-------- Data shown

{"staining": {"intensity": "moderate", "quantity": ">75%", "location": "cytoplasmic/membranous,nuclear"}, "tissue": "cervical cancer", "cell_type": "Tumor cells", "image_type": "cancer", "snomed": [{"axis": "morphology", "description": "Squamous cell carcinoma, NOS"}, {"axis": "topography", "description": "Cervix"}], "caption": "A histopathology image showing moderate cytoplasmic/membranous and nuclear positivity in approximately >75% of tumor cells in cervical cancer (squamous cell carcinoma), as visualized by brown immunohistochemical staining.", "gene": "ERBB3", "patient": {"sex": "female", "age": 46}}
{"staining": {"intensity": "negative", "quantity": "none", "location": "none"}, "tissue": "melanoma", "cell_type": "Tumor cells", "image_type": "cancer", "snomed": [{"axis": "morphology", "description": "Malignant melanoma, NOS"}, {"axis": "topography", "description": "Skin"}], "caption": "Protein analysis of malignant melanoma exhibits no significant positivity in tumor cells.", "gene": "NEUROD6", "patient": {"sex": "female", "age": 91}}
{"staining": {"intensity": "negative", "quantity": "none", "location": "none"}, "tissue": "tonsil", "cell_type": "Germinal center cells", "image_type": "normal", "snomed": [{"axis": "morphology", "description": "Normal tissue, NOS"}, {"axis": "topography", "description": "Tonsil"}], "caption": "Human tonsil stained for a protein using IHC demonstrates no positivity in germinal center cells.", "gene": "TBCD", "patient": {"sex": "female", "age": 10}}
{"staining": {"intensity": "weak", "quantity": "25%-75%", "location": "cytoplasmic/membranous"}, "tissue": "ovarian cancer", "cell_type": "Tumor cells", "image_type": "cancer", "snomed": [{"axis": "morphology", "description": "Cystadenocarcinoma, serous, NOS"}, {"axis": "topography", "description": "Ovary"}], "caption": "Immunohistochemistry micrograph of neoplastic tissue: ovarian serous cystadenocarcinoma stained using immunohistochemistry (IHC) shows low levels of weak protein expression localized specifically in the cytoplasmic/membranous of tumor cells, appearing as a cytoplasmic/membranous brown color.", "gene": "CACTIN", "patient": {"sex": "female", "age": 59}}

----------------

• **Work instruction**
When a line in the material contains the string "negative", copy that line.

• **Solution below**
{"staining": {"intensity": "negative", "quantity": "none", "location": "none"}, "tissue": "melanoma", "cell_type": "Tumor cells", "image_type": "cancer", "snomed": [{"axis": "morphology", "description": "Malignant melanoma, NOS"}, {"axis": "topography", "description": "Skin"}], "caption": "Protein analysis of malignant melanoma exhibits no significant positivity in tumor cells.", "gene": "NEUROD6", "patient": {"sex": "female", "age": 91}}
{"staining": {"intensity": "negative", "quantity": "none", "location": "none"}, "tissue": "tonsil", "cell_type": "Germinal center cells", "image_type": "normal", "snomed": [{"axis": "morphology", "description": "Normal tissue, NOS"}, {"axis": "topography", "description": "Tonsil"}], "caption": "Human tonsil stained for a protein using IHC demonstrates no positivity in germinal center cells.", "gene": "TBCD", "patient": {"sex": "female", "age": 10}}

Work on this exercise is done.